[Stored data lines]
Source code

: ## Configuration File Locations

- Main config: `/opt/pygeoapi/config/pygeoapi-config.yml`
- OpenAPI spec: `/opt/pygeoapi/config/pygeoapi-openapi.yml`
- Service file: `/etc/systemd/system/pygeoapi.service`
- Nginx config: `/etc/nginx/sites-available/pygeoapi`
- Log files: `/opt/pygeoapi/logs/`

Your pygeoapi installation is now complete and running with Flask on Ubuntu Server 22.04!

**Action item**
Transcribe the lines starting with the one containing "Configuration File Locations" and running through the final line, both included, with no changes at all.

**Response for this exercise**
: ## Configuration File Locations

- Main config: `/opt/pygeoapi/config/pygeoapi-config.yml`
- OpenAPI spec: `/opt/pygeoapi/config/pygeoapi-openapi.yml`
- Service file: `/etc/systemd/system/pygeoapi.service`
- Nginx config: `/etc/nginx/sites-available/pygeoapi`
- Log files: `/opt/pygeoapi/logs/`

Your pygeoapi installation is now complete and running with Flask on Ubuntu Server 22.04!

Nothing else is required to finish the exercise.